The cotton is so fine and transparent that I’ll have to be more careful about what I wear under it in future. As you can see in the above photo, a white vest is not recommended! It didn’t seem so see-through on the day that I wore it until I saw these photos – Oops! The camera never lies as they say! The cotton is natural coloured so I can obviously only get away with wearing cream or nude coloured under-things.

This was also why I chose to do French seams on all the seams, because I knew that they would be visible from the outside.  This made the construction of the blouse much more time-consuming and trickier than it should have been.

The basic construction of the blouse isn’t really complicated, just very fiddlely.  BurdaStyle magazine is available here in German although I’d downloaded the sewing instructions in English from the BurdaStyle.com website.
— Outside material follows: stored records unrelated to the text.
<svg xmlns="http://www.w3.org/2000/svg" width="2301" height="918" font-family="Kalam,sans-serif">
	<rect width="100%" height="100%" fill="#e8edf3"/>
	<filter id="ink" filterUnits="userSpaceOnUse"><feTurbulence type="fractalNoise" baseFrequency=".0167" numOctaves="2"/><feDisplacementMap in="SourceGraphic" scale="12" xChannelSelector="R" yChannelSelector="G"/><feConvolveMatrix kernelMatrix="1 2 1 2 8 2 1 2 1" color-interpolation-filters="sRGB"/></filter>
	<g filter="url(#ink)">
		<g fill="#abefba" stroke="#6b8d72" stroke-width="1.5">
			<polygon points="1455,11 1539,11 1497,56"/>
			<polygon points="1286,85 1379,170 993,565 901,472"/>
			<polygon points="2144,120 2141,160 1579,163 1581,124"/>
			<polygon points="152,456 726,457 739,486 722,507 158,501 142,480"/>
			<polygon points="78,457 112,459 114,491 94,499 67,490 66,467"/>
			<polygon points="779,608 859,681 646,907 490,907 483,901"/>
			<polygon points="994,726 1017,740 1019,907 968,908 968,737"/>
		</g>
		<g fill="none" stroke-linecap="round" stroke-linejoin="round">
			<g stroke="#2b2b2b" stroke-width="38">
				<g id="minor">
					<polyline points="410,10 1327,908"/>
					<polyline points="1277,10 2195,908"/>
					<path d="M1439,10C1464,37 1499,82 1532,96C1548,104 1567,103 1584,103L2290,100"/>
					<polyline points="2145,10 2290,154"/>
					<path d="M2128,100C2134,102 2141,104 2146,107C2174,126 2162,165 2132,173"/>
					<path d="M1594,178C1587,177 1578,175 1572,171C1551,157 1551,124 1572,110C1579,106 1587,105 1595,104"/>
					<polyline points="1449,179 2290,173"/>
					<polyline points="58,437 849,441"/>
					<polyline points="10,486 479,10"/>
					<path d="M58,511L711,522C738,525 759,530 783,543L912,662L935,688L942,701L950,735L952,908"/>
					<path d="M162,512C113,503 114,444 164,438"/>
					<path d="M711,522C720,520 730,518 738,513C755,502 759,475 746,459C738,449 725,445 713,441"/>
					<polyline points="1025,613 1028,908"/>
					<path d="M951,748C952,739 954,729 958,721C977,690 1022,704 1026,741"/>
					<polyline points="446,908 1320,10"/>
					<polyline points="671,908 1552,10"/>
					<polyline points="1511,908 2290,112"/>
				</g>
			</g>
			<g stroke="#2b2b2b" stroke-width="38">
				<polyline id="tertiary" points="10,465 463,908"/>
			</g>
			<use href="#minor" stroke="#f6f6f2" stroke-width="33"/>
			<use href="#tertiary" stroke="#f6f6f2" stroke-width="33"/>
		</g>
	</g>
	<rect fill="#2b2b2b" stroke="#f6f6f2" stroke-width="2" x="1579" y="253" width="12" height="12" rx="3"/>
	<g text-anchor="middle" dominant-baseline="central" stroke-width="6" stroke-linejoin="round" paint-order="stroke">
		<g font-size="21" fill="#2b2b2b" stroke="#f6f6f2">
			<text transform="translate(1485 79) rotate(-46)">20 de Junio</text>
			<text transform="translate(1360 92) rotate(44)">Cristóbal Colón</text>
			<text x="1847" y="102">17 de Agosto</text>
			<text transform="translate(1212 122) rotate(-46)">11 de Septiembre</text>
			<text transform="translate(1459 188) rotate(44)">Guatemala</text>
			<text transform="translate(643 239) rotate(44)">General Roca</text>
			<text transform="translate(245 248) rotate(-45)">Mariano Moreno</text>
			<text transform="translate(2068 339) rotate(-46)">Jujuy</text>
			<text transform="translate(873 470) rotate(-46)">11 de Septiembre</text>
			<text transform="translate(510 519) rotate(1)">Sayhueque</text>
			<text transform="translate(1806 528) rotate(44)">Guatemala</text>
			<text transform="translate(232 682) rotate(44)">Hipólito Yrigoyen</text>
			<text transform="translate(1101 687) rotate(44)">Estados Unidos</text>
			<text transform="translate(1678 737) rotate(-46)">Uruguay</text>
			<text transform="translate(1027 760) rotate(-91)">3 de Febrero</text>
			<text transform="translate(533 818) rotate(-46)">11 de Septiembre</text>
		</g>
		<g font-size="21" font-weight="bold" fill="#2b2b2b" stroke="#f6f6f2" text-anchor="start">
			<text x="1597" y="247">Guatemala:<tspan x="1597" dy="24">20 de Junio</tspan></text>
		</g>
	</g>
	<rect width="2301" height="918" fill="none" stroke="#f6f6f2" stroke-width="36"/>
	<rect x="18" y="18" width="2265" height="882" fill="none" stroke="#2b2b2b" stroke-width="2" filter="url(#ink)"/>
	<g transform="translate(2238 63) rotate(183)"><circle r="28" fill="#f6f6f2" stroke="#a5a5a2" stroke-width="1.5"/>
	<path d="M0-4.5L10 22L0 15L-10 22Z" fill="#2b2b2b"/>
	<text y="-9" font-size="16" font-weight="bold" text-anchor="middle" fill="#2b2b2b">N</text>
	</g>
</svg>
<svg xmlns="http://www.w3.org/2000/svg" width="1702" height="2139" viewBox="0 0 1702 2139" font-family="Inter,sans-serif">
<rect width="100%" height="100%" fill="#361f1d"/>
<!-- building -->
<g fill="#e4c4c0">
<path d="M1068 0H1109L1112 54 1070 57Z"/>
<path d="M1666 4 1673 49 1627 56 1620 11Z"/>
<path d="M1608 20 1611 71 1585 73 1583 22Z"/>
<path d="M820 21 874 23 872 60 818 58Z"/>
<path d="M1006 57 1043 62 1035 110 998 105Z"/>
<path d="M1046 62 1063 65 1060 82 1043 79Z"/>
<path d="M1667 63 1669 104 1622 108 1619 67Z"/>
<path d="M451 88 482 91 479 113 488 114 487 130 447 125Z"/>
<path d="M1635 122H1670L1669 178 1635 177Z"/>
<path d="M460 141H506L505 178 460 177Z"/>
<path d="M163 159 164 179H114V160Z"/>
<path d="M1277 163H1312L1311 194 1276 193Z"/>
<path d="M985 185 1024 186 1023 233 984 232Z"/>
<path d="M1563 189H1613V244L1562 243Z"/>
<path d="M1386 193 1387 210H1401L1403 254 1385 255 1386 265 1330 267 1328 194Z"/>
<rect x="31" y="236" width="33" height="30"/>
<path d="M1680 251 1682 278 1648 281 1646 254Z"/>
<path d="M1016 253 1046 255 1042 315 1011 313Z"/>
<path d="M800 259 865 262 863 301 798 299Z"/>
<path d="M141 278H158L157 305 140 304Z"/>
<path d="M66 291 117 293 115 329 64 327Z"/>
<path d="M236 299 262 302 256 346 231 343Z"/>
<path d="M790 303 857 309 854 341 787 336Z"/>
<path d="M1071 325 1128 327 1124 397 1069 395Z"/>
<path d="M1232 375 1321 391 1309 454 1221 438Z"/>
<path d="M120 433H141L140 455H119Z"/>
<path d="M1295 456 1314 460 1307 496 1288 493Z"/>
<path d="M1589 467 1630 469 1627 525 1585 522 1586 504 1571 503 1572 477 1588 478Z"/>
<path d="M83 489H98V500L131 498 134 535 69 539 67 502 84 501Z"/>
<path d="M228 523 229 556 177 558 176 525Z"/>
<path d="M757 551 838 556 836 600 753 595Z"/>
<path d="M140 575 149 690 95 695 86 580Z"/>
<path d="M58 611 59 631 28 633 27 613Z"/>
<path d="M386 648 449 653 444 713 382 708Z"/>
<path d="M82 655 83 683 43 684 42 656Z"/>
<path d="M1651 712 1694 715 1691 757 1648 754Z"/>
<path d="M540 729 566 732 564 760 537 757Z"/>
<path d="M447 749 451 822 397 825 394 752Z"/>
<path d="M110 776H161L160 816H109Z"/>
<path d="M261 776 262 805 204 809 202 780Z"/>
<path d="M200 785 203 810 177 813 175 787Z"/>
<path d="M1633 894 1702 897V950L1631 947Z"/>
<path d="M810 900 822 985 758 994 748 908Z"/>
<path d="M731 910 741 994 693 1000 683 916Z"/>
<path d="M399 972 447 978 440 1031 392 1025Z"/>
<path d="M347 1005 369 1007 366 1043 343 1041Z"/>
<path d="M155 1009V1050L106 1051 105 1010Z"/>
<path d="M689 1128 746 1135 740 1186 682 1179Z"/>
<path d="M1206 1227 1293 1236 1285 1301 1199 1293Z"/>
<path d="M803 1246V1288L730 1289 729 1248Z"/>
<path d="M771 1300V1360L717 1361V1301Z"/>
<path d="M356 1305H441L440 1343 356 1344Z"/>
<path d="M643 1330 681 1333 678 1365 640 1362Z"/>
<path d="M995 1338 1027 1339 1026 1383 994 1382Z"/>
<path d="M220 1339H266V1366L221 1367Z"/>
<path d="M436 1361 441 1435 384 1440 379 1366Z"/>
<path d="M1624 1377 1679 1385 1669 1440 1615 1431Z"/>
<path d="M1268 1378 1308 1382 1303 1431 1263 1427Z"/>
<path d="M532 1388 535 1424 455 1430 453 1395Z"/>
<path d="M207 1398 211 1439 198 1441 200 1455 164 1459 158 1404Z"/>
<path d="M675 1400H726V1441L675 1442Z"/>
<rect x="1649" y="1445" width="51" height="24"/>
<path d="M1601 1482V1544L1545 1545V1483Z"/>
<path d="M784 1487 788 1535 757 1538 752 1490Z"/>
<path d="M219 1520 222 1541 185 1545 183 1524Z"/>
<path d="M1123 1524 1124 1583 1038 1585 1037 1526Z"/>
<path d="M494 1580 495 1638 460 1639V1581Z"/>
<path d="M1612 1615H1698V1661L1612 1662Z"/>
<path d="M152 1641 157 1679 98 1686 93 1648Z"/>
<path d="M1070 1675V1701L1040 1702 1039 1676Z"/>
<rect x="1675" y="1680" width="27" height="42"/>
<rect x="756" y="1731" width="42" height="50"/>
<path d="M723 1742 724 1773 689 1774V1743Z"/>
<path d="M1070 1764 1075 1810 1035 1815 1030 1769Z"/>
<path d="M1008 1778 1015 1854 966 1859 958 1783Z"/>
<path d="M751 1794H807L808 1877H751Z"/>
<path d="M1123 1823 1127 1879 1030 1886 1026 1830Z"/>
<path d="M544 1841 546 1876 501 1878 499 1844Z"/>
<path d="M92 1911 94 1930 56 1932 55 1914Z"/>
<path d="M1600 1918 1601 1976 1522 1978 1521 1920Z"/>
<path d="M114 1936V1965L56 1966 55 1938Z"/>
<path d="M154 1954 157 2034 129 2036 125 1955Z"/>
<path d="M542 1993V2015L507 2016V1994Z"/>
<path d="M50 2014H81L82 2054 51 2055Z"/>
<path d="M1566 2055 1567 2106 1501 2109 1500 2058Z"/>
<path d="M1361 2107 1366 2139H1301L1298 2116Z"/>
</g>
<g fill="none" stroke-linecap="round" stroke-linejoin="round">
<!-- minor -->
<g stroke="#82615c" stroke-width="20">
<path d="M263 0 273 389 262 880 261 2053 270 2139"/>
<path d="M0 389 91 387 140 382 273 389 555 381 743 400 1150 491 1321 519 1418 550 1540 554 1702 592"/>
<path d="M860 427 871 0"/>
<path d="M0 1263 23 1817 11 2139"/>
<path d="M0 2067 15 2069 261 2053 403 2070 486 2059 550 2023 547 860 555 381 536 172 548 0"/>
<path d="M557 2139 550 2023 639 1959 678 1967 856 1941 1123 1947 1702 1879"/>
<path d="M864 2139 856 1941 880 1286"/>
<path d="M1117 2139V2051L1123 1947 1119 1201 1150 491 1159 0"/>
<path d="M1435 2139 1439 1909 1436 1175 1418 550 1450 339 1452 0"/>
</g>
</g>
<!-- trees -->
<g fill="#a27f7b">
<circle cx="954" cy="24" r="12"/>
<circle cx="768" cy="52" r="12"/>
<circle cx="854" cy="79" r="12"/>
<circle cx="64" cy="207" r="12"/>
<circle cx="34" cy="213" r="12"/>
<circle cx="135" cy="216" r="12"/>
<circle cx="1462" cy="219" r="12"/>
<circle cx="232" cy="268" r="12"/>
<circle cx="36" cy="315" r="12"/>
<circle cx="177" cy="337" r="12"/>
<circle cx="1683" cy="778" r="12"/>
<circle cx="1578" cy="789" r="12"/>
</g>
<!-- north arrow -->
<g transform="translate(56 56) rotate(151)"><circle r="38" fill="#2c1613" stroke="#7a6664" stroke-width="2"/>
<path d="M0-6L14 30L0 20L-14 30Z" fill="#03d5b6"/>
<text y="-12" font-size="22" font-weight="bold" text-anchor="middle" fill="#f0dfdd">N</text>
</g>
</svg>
And as anyone who has made anything from Burda magazine knows, the sewing instructions are often complicated to understand and the lack of pictorial guidance to further assist only makes matters worse which made wading through these instructions bad enough but it was those front and back yoke pintucks that caused the most headaches – and I’m sure added to my growing collection of white hairs!

buttons on back opening and close-up of pintucks
buttons on back opening and close-up of pintucks

French seaming everything made it really difficult to match the pintucks up on the joining seam of the yoke to make a nice and sharp ‘v’ shape.  They fitted together nicely for the first seam and then were all off for the second.  So finally after unpicking them several times when they refused to match up neatly, I surrendered and made the extra effort of basting them first to make sure they lined up correctly before I sewed them.  Thankfully, this worked!  They are not absolutely perfect, but nothing that I make is and I can live with that.

I left off the neck piece of lace mainly because I didn’t have enough lace left but I also thought it would have pushed the laciness of it over the top.  I was actually thankful to have run out of lace because all the lace on the front and back yoke pieces was hand-stitched down and I’d simply had enough by that stage!

I’m not a patient sewer. If truth be told I prefer quick and easy projects. Fast sewing. It’s just where I am right now.  I have a toddler at my feet most of the time, what more can I say!

Burda 3/2013 #137
Burda 3/2013 #137

Overall though, I’m pretty happy with this blouse.

How about you?  Do you like quick and easy sewing or slow-burn projects?